Jean-Pierre April, N’Ajustez pas vos hallucinettes (SF)
Jean-Pierre April
N’Ajustez pas vos hallucinettes
Montréal, Québec/Amérique (Clip #4), 1991 187 p.
C’est un recueil de nouvelles annoncées comme fantastiques – mais tordues au maximum vers la science-fiction – que nous offre ici Jean-Pierre April. Toutes les nouvelles qui le composent, sauf « Julie Joyal appelle les étoiles » sont des versions remaniées de textes déjà parus dans diverses revues, notamment Solaris et imagine…
L’illustration de la couverture est révélatrice du contenu et prévient à l’avance le lecteur de l’atmosphère qui dominera : sombre, bizarre, à la limite du compréhensible dans certains cas. Les thématiques sont pourtant classiques : guerre nucléaire, survivants misérables, hausse du crime, disparition des livres au profit de l’informatique, réanimation des morts, insémination artificielle… De ce point de vue, c’est même un peu banal, même si on sent qu’il y a toujours quelque chose dessous.
Le style est tout à fait approprié : humoristique, léger et clair, sauf dans la nouvelle titre, « N’ajustez pas vos hallucinettes » où la structure complexe du texte ne facilite pas la compréhension.
Le recueil commence avec « Les Orphelins de HoïTri » HoïTri est une ville asiatique ravagée par la Troisième Guerre Mondiale. On voit la vie de cette époque (pas très lointaine puisque les automobiles ont encore des roues et des tuyaux d’échappement !) à travers les yeux d’un adolescent rebelle qui fait partie de la bande des Dragons Blindés. C’est de loin la nouvelle la plus sombre du recueil. Elle pousse le lecteur à réfléchir au sort des pays sous-développés pris dans le jeu du American Dream.
« Jackie, je vous aime » semble se dérouler plus ou moins à la même époque, mais en Amérique cette fois. C’est l’envers de la médaille, d’une certaine façon. À New York Country, une technique a été mise au point pour ramener à la vie les morts congelés. C’est grâce à cette technologie que Jackie Kandy peut vivre une deuxième vie. Mais ce n’est pas parfaitement au point : les réanimés ne peuvent survivre qu’en suivant des cures médicales et Jackie n’échappe pas à cette obligation. Contrairement à la nouvelle précédente, « Jackie, je vous aime » est à la fois amusante et horrifiante. Les descriptions donnent la nausée, mais le texte est plein de traits d’humour et d’allusions à peine déguisées aux personnages marquants du vingtième siècle.

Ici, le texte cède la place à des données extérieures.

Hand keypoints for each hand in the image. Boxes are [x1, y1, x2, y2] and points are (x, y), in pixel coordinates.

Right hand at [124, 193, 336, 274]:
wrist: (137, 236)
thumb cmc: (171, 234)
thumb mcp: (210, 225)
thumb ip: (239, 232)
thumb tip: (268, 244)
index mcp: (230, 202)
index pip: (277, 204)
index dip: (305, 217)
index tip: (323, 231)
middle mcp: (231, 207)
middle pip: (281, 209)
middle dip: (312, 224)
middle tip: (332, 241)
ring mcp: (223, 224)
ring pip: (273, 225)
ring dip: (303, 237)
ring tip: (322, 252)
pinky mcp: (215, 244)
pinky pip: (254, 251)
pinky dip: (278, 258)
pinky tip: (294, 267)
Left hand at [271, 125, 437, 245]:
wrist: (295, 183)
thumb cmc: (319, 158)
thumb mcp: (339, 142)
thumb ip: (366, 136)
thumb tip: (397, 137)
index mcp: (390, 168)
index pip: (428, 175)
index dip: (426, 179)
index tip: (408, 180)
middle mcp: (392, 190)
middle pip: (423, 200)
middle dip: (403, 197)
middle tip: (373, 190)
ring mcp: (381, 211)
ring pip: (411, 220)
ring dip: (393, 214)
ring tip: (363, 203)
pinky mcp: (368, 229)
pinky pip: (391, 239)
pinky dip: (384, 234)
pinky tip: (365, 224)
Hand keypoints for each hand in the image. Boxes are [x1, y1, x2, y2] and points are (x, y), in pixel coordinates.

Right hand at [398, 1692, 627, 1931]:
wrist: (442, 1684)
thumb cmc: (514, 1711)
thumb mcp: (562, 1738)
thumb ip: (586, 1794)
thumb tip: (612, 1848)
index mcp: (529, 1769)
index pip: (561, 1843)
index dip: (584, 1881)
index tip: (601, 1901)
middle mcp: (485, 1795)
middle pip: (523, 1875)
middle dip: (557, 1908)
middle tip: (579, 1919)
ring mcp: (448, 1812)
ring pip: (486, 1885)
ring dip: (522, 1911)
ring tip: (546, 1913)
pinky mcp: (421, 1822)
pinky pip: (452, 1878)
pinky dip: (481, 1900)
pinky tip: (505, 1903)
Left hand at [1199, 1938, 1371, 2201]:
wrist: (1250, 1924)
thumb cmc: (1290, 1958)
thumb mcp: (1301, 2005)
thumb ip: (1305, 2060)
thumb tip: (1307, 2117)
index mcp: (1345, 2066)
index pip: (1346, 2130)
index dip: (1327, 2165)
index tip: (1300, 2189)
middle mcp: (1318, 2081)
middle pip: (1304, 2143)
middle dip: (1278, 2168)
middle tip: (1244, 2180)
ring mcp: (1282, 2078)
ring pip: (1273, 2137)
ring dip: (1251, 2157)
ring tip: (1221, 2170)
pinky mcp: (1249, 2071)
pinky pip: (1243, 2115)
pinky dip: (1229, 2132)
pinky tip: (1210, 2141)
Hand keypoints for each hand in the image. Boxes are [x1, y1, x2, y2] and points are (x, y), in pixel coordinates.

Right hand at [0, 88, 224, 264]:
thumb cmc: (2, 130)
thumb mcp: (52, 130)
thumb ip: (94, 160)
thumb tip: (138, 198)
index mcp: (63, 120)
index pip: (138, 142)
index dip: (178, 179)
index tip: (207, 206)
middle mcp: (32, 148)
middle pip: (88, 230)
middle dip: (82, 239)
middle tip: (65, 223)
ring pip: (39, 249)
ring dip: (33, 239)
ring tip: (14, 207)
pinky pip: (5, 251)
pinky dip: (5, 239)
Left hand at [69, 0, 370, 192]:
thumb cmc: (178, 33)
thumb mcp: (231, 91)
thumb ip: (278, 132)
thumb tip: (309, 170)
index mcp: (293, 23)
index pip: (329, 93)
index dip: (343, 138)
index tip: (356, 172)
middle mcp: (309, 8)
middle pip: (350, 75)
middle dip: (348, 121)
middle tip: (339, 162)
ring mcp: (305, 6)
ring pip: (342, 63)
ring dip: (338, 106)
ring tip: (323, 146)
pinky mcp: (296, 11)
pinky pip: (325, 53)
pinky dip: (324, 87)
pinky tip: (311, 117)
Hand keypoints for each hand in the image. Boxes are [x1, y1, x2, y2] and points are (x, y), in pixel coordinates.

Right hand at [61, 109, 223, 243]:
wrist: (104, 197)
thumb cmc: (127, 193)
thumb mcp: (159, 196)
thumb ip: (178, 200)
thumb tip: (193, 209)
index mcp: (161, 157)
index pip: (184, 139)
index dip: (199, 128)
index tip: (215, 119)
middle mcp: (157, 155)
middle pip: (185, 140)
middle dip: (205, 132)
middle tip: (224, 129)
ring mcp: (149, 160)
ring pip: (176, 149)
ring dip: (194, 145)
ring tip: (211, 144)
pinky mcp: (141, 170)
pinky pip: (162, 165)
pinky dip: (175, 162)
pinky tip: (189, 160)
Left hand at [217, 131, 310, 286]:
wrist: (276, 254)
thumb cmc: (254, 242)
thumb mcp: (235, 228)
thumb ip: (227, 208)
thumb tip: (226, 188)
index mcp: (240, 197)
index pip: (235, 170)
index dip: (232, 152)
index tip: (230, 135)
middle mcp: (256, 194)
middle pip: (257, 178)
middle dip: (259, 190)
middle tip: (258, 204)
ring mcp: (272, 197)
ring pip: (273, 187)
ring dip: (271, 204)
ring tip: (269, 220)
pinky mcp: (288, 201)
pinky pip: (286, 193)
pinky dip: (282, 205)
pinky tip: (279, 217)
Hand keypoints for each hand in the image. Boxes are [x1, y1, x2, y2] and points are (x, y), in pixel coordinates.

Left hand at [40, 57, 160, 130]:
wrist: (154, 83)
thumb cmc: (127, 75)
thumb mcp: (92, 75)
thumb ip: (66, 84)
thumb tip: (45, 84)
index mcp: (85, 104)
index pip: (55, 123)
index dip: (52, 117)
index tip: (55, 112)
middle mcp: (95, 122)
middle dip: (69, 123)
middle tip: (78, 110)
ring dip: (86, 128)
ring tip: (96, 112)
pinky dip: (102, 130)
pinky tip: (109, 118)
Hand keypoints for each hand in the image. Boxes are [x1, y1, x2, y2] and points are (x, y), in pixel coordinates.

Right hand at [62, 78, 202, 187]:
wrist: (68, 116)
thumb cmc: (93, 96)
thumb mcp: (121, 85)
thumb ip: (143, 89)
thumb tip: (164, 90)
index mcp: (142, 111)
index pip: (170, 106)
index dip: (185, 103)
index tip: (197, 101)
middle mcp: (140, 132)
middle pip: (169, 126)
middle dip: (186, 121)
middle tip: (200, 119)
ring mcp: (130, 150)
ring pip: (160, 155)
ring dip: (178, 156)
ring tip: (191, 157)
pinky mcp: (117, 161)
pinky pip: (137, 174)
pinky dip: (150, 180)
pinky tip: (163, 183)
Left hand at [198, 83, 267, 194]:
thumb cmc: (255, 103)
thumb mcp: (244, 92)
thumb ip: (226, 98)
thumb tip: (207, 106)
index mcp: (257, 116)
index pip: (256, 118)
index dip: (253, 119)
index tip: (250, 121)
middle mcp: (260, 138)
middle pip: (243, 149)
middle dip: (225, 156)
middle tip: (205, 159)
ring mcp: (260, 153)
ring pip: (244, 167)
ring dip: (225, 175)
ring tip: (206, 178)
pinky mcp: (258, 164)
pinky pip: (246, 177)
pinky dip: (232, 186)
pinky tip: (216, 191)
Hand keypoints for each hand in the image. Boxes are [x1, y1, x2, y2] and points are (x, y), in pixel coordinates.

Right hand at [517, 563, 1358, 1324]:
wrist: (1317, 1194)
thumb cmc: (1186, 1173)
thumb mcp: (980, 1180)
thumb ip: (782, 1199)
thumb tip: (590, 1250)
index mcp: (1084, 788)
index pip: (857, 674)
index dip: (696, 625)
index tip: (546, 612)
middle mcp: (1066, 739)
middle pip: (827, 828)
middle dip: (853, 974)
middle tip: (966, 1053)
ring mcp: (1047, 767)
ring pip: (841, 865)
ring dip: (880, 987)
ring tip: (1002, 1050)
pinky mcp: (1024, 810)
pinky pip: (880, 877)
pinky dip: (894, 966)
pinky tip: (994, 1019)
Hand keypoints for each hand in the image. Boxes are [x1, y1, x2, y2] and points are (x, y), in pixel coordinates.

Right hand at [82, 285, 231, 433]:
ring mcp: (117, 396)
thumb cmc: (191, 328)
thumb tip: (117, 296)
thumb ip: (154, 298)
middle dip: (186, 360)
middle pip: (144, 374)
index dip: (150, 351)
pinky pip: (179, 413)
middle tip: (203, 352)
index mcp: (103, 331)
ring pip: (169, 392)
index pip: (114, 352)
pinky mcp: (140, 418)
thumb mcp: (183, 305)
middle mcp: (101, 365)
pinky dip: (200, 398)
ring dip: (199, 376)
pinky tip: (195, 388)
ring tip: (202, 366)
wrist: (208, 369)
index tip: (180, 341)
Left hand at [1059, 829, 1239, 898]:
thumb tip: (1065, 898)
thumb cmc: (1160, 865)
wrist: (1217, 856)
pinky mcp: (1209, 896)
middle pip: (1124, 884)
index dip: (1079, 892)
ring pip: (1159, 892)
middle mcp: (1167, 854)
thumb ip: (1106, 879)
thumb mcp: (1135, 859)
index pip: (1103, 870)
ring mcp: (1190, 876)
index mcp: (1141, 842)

« Coma 70 » poursuit le thème de la vie après une pseudo-mort. Cette fois, un écrivain désirant explorer les prémices de la mort s’injecte des doses de thanatogène au cours d’expériences menées par son ami, le docteur Ratel. Mais l’expérience fonctionne mal et il meurt pour vrai, ou presque, car il finit par être ranimé dans le futur. Un futur où les livres n’ont plus de place, où le coût de la vie est astronomique, où le sang se vend au marché noir et où les trottoirs sont mobiles. Une autre vision de l’avenir, moins sinistre que celle de la Troisième Guerre Mondiale, mais malheureusement tout aussi possible.
« Voyage au centre de la planète Mer » et « N’ajustez pas vos hallucinettes » sont les deux textes les plus difficiles à saisir. Ils tiennent tous les deux du délire et, à force de vouloir lire entre les lignes, on finit par ne plus savoir où l’on en est et qui fait quoi dans l’histoire. L’écriture inusitée et très fantaisiste de Jean-Pierre April est souvent très efficace, mais c’est difficile à comprendre !
En définitive, seules deux nouvelles conviennent tout à fait à un public adolescent. « King Kong III » est un texte amusant où le roi Kong, troisième du nom, échappe à ses créateurs du monde cinématographique et détruit tout sur son passage, pendant que le maire de Manhattan utilise son instinct de chasseur pour mettre sur pied un piège à la mesure du grand singe. Sur un ton beaucoup plus sérieux, « Julie Joyal appelle les étoiles » raconte la rencontre d’une adolescente née d’une insémination artificielle et de son « parfait » papa biologique.
En définitive, c’est un recueil intéressant, sans doute plus pour de jeunes adultes que pour des lecteurs de quinze ans. Il force la réflexion. Reste à savoir si c’est tout le monde qui aime être amené à penser à la suite d’une lecture qui aurait voulu n’être qu’une distraction. Reste le style, une plaisante découverte dont on savoure chaque phrase.